Julie Sweet, CEO, on the recent AI investment:
Companies that build a strong foundation of AI by adopting and scaling it now, where the technology is mature and delivers clear value, will be better positioned to reinvent, compete and achieve new levels of performance. Our clients have complex environments, and at a time when technology is changing rapidly, our deep understanding of ecosystem solutions allows us to help them navigate quickly and cost-effectively to make smart decisions.
Investor Takeaway
Accenture is a great pick-and-shovel play for AI. I generally prefer companies operating in the services segment as their technology-neutral nature makes them much less risky compared to technology providers. It is way too hard and early to tell which provider will end up having the best AI technology, especially with competition increasing rapidly. Accenture is a much safer bet as it can benefit from market expansion regardless of who ends up winning.

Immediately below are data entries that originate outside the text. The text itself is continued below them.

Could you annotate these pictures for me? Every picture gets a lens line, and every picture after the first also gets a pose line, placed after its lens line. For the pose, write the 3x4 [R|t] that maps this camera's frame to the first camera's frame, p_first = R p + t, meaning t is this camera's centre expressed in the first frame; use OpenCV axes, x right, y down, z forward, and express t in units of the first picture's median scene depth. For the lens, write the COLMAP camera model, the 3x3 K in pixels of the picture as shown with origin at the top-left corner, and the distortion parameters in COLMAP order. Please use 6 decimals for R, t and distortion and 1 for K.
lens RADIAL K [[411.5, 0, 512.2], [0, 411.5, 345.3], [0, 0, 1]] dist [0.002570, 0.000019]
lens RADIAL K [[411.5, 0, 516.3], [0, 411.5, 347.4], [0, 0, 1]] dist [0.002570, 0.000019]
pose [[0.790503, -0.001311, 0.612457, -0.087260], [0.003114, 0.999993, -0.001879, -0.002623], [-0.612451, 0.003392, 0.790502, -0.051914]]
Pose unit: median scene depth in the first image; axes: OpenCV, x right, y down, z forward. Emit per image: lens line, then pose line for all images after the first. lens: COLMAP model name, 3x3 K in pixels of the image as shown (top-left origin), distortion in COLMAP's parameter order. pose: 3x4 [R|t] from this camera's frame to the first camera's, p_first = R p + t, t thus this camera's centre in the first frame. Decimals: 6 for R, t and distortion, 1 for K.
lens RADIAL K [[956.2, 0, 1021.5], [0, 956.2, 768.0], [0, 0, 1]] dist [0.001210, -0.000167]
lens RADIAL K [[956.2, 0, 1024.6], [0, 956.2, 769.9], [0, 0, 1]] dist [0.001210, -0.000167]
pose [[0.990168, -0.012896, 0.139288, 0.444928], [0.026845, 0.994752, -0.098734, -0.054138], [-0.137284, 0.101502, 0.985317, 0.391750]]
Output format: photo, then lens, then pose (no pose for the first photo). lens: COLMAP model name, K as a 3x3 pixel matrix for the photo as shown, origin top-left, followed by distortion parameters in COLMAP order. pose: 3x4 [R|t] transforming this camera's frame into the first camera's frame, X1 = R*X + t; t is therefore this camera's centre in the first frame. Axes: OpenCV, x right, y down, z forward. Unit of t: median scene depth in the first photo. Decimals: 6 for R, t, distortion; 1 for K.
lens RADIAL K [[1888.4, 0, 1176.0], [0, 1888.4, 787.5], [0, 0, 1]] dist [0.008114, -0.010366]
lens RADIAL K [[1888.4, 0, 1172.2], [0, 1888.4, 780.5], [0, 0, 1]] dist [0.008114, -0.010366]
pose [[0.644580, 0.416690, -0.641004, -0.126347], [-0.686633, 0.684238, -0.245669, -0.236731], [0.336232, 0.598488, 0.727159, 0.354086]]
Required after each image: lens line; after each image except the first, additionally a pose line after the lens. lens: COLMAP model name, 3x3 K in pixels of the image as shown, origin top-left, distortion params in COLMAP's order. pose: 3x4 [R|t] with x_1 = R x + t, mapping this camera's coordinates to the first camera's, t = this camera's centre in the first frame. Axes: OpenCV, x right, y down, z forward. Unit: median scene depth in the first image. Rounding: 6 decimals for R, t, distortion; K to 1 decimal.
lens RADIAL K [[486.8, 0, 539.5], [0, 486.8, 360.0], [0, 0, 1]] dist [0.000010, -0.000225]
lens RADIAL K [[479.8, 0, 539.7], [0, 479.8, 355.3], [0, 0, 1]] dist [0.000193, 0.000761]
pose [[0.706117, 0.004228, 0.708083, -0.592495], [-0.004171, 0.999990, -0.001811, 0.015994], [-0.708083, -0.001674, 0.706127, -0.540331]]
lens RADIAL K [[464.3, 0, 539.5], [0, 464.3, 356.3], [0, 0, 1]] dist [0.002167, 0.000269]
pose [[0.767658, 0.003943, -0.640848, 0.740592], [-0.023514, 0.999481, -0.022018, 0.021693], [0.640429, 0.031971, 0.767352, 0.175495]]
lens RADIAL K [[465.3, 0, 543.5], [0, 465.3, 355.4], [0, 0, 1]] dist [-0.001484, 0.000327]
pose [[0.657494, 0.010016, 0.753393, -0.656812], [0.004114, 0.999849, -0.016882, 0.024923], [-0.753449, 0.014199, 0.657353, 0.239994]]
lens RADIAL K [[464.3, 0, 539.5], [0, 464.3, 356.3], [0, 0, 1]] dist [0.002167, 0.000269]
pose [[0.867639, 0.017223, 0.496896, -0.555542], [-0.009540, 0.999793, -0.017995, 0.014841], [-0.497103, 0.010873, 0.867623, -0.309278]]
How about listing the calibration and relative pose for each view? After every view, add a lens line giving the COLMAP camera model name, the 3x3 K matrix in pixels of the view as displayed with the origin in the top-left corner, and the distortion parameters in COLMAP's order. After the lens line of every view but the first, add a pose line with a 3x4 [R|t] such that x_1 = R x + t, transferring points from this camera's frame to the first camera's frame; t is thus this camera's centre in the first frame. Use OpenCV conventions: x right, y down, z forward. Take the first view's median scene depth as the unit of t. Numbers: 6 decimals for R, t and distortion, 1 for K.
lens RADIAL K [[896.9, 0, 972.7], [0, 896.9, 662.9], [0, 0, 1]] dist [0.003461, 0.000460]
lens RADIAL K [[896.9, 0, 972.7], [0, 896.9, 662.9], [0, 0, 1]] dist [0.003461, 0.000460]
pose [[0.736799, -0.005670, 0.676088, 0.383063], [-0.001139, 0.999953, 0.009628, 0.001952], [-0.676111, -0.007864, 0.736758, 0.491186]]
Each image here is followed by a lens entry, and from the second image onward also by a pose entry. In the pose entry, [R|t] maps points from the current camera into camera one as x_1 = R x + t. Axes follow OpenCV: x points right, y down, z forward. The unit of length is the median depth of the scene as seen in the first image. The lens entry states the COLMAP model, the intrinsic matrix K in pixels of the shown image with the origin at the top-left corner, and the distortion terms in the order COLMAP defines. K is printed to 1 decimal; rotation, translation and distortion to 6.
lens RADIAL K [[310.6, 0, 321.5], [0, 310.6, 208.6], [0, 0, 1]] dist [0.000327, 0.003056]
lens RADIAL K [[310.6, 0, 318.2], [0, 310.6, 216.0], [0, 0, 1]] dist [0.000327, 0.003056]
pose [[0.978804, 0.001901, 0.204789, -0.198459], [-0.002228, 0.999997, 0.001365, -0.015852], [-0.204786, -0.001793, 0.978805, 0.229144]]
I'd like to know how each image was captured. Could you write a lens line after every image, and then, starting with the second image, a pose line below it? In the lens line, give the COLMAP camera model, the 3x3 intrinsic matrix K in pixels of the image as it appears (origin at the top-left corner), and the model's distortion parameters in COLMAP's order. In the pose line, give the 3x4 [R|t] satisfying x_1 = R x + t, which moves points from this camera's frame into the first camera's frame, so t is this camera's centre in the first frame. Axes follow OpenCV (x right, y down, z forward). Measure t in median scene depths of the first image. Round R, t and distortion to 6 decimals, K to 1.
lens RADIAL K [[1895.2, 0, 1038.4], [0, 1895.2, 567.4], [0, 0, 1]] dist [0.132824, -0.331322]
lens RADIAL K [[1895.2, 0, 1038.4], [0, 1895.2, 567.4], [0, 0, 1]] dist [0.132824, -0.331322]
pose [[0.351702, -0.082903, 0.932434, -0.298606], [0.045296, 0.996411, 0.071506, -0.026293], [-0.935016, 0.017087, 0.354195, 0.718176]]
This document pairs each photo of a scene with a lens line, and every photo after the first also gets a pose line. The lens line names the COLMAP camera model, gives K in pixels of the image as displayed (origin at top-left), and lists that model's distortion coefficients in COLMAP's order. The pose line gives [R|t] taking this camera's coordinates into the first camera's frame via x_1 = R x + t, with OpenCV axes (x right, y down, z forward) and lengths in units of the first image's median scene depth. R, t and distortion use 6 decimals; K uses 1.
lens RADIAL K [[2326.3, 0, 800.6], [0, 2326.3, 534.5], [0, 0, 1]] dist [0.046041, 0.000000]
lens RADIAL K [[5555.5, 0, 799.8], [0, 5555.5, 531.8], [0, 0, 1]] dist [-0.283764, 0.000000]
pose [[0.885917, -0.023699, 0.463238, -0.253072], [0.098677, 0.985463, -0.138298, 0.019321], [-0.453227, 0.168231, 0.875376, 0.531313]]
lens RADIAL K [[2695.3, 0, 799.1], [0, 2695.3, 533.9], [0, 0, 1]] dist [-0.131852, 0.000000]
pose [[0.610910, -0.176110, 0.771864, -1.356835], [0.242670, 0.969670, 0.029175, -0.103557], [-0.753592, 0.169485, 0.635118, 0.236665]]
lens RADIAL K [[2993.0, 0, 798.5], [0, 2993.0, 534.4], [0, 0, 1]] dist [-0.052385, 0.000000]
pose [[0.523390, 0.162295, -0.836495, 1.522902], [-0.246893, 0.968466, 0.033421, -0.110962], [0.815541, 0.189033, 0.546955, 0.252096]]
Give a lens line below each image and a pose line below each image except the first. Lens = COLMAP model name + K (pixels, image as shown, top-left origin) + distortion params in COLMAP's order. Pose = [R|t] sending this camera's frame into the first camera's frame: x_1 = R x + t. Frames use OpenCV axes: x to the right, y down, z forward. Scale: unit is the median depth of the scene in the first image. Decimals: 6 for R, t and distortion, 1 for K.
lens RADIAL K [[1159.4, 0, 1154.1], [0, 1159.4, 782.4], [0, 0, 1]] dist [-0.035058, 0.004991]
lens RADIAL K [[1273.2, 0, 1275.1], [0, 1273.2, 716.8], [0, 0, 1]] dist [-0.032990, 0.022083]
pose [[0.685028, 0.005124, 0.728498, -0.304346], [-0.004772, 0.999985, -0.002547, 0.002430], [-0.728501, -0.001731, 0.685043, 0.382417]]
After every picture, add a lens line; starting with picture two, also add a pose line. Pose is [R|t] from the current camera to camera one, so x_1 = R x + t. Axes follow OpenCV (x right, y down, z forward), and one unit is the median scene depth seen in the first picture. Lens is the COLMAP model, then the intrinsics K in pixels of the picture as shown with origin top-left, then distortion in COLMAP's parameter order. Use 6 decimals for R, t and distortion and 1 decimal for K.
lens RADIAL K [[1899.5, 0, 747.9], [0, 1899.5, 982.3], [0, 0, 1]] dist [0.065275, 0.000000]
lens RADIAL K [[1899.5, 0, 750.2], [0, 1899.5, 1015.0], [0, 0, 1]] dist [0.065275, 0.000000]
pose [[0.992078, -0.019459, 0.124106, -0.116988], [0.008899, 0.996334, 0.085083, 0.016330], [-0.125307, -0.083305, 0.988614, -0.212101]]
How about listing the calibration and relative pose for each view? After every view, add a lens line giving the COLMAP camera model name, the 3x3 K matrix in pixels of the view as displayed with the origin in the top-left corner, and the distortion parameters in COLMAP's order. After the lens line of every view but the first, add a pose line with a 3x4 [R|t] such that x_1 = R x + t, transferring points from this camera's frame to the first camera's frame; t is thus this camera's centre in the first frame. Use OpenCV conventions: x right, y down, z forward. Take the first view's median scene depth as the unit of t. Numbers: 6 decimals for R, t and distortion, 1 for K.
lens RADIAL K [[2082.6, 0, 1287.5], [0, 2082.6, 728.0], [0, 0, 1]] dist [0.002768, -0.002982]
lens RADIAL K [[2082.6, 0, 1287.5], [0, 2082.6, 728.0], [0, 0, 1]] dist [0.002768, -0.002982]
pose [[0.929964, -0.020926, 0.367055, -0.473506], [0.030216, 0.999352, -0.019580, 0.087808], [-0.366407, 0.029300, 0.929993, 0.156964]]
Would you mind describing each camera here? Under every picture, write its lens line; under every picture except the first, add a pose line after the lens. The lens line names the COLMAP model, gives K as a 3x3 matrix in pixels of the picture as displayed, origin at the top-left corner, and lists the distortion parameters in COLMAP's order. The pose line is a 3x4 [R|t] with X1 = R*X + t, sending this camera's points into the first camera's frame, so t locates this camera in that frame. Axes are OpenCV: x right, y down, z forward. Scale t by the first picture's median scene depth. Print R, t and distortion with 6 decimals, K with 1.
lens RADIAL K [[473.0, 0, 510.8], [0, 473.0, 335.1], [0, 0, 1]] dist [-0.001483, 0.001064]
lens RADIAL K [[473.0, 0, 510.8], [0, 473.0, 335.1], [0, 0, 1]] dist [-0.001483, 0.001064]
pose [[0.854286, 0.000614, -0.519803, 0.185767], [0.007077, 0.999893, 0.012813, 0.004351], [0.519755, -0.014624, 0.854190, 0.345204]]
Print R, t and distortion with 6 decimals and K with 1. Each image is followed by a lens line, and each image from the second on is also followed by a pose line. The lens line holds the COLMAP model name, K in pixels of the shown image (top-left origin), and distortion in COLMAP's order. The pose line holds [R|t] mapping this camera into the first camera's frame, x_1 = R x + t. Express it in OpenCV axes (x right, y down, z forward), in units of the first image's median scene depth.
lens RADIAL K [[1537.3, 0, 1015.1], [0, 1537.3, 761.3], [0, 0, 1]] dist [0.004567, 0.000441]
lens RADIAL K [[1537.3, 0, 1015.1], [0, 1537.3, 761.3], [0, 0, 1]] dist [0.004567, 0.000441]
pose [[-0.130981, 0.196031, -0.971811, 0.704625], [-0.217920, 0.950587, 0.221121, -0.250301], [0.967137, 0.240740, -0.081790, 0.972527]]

I am bullish on the company’s long-term growth prospects, but investors should also be prudent about the near-term outlook, as macro uncertainty is still a risk at the moment. While the AI momentum will likely continue, companies are going to become more nimble and conservative in spending if the economy were to slow meaningfully, let alone a recession. The company’s valuation is also less compelling after the meaningful rally. I reiterate my buy rating on Accenture amid the strong prospects, but I believe investors can be patient and wait for a more favorable price point before jumping in.
Analyst’s Disclosure: I/we have no stock, option or similar derivative position in any of the companies mentioned, and no plans to initiate any such positions within the next 72 hours. I wrote this article myself, and it expresses my own opinions. I am not receiving compensation for it (other than from Seeking Alpha). I have no business relationship with any company whose stock is mentioned in this article.